Significance Testing Against the Random Model for Scoring Models on Top k Predictions

Abstract

Performance at top k predictions, where instances are ranked by a (learned) scoring model, has been used as an evaluation metric in machine learning for various reasons such as where the entire corpus is unknown (e.g., the web) or where the results are to be used by a person with limited time or resources (e.g., ranking financial news stories where the investor only has time to look at relatively few stories per day). This evaluation metric is primarily used to report whether the performance of a given method is significantly better than other (baseline) methods. It has not, however, been used to show whether the result is significant when compared to the simplest of baselines — the random model. If no models outperform the random model at a given confidence interval, then the results may not be worth reporting.
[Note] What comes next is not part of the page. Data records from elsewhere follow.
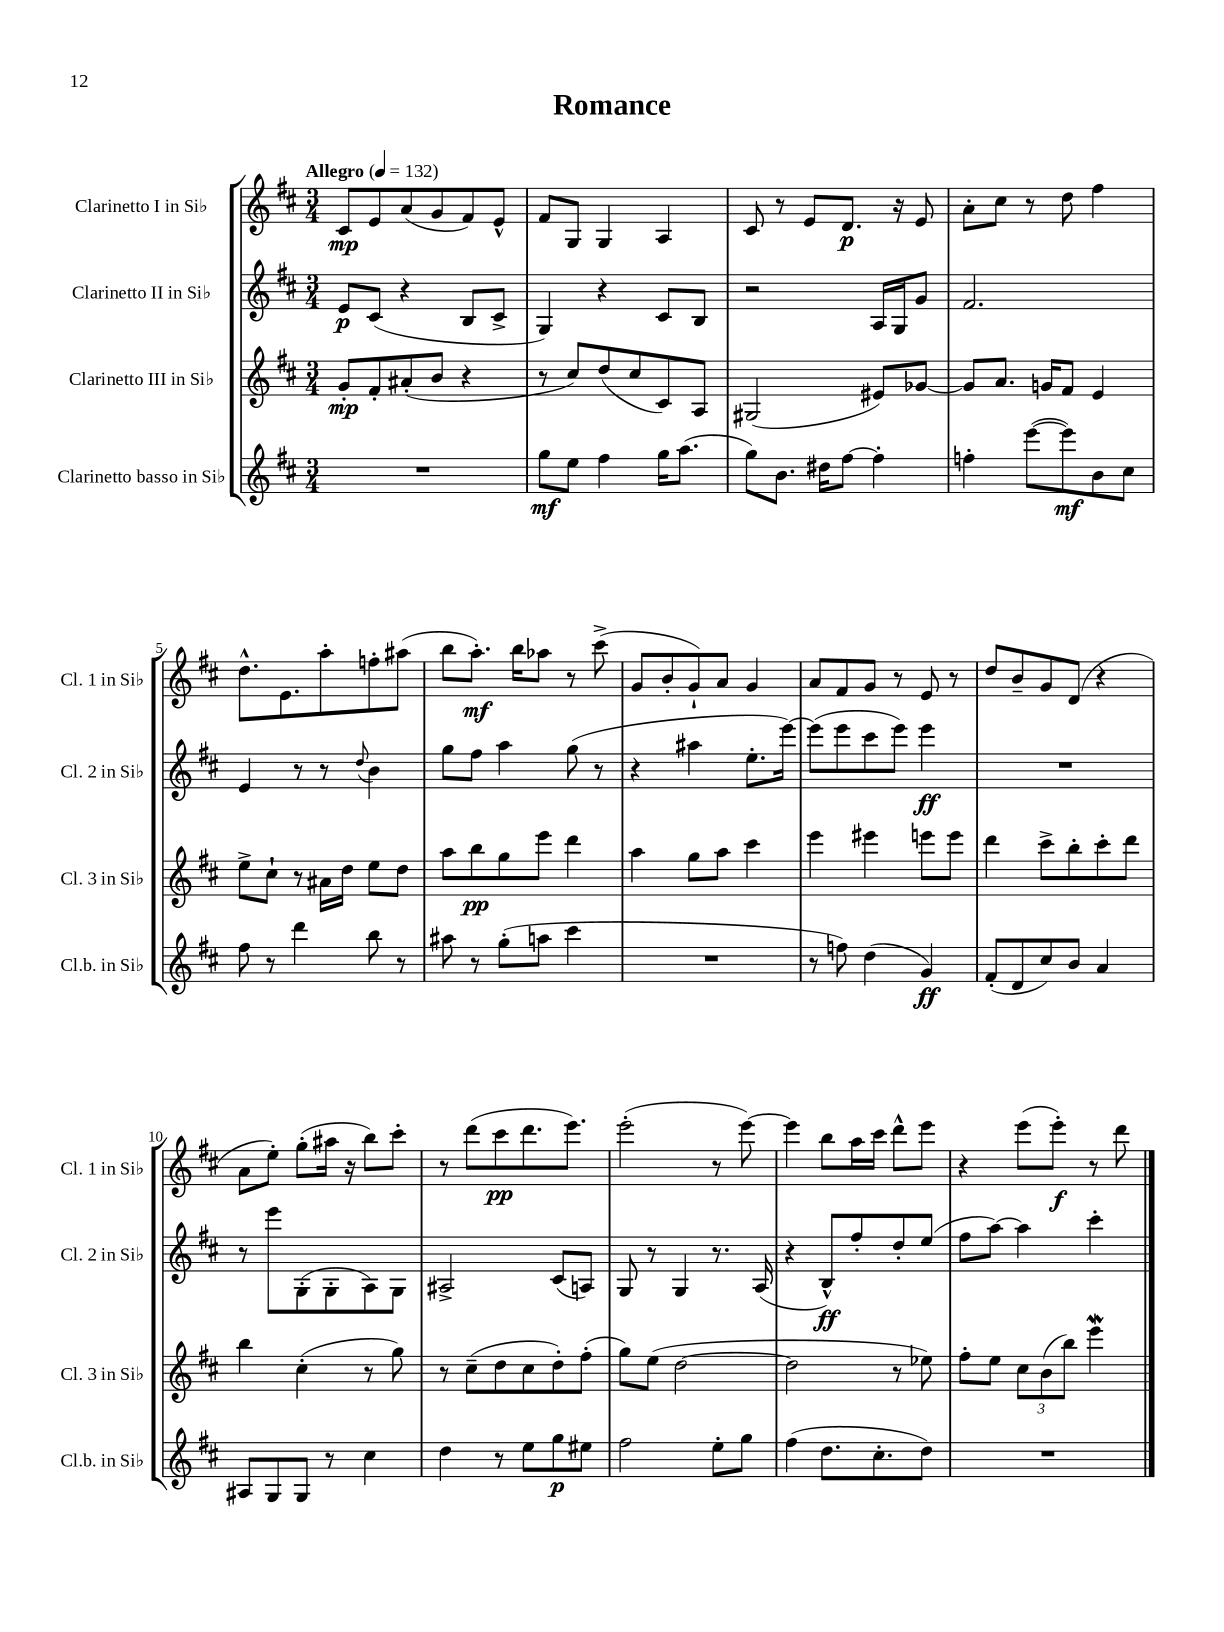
\header { title = "Romance" }
<<
\new StaffGroup <<
\new Staff = "s0" \with { instrumentName = "Clarinetto I in Sib" shortInstrumentName = "Cl. 1 in Sib" } {
    \clef treble \key d \major \numericTimeSignature \time 3/4 \tempo "Allegro" 4 = 132
    cis'8\mp e'8 a'8( g'8 fis'8) e'8-^ |
    fis'8 g8 g4 a4 |
    cis'8 r8 e'8 d'8.\p r16 e'8 |
    a'8-. cis''8 r8 d''8 fis''4 |
    d''8.-^ e'8. a''8-. f''8-. ais''8( |
    b''8 a''8.-.\mf) b''16 aes''8 r8 cis'''8->( |
    g'8 b'8-. g'8-!) a'8 g'4 |
    a'8 fis'8 g'8 r8 e'8 r8 |
    d''8 b'8-- g'8 d'8( r4 |
    a'8 e''8-.) g''8-.( ais''16 r16 b''8) cis'''8-. |
    r8 d'''8( cis'''8\pp d'''8. e'''8.) |
    e'''2-.( r8 e'''8~) |
    e'''4 b''8 a''16 cis'''16 d'''8-^ e'''8 |
    r4 e'''8( e'''8-.\f) r8 d'''8 \bar "|." |
}
\new Staff = "s1" \with { instrumentName = "Clarinetto II in Sib" shortInstrumentName = "Cl. 2 in Sib" } {
    \clef treble \key d \major \numericTimeSignature \time 3/4
    e'8\p cis'8( r4 b8 cis'8-> |
    g4) r4 cis'8 b8 |
    r2 a16 g16 g'8 |
    fis'2. |
    e'4 r8 r8 \appoggiatura { d''8 } b'4 |
    g''8 fis''8 a''4 g''8( r8 |
    r4 ais''4 e''8.-. e'''16~) |
    e'''8( e'''8 cis'''8 e'''8) e'''4\ff |
    R2. |
    r8 e'''8 g8-.( g8-. a8) g8 |
    ais2-> cis'8( a8) |
    g8 r8 g4 r8. a16( |
    r4 b8-^\ff) fis''8-. d''8-. e''8( |
    fis''8 a''8~) a''4 cis'''4-. \bar "|." |
}
\new Staff = "s2" \with { instrumentName = "Clarinetto III in Sib" shortInstrumentName = "Cl. 3 in Sib" } {
    \clef treble \key d \major \numericTimeSignature \time 3/4
    g'8-.\mp fis'8-. ais'8-.( b'8 r4 |
    r8 cis''8) d''8( cis''8 cis'8) a8 |
    gis2( eis'8) ges'8~ |
    ges'8 a'8. g'16 fis'8 e'4 |
    e''8-> cis''8-! r8 ais'16 d''16 e''8 d''8 |
    a''8 b''8\pp g''8 e'''8 d'''4 |
    a''4 g''8 a''8 cis'''4 |
    e'''4 eis'''4 e'''8 e'''8 |
    d'''4 cis'''8-> b''8-. cis'''8-. d'''8 |
    b''4 cis''4-.( r8 g''8) |
    r8 cis''8--( d''8 cis''8 d''8-.) fis''8-.( |
    g''8) e''8( d''2~ |
    d''2 r8 ees''8) |
    fis''8-. e''8 \tuplet 3/2 { cis''8 b'8( b''8) } e'''4\mordent \bar "|." |
}
\new Staff = "s3" \with { instrumentName = "Clarinetto basso in Sib" shortInstrumentName = "Cl.b. in Sib" } {
    \clef treble \key d \major \numericTimeSignature \time 3/4
    R2. |
    g''8\mf e''8 fis''4 g''16 a''8.( |
    g''8) b'8. dis''16 fis''8~ fis''4-. |
    f''4-. e'''8~( e'''8\mf) b'8 cis''8 |
    fis''8 r8 d'''4 b''8 r8 |
    ais''8 r8 g''8-.( a''8 cis'''4 |
    R2. |
    r8 f''8) d''4( g'4\ff) |
    fis'8-.( d'8 cis''8) b'8 a'4 |
    ais8 g8 g8 r8 cis''4 |
    d''4 r8 e''8 g''8\p eis''8 |
    fis''2 e''8-. g''8 |
    fis''4( d''8. cis''8.-. d''8) |
    R2. \bar "|." |
}
>>
>>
This paper introduces a technique to perform an analysis of the expected performance of the top k predictions from the random model given k and a p-value on an evaluation dataset D. The technique is based on the realization that the distribution of the number of positives seen in the top k predictions follows a hypergeometric distribution, which has welldefined statistical density functions. As this distribution is discrete, we show that using parametric estimations based on a binomial distribution are almost always in complete agreement with the discrete distribution and that, if they differ, an interpolation of the discrete bounds gets very close to the parametric estimations. The technique is demonstrated on results from three prior published works, in which it clearly shows that even though performance is greatly increased (sometimes over 100%) with respect to the expected performance of the random model (at p = 0.5), these results, although qualitatively impressive, are not always as significant (p = 0.1) as might be suggested by the impressive qualitative improvements. The technique is used to show, given k, both how many positive instances are needed to achieve a specific significance threshold is as well as how significant a given top k performance is. The technique when used in a more global setting is able to identify the crossover points, with respect to k, when a method becomes significant for a given p. Lastly, the technique is used to generate a complete confidence curve, which shows a general trend over all k and visually shows where a method is significantly better than the random model over all values of k.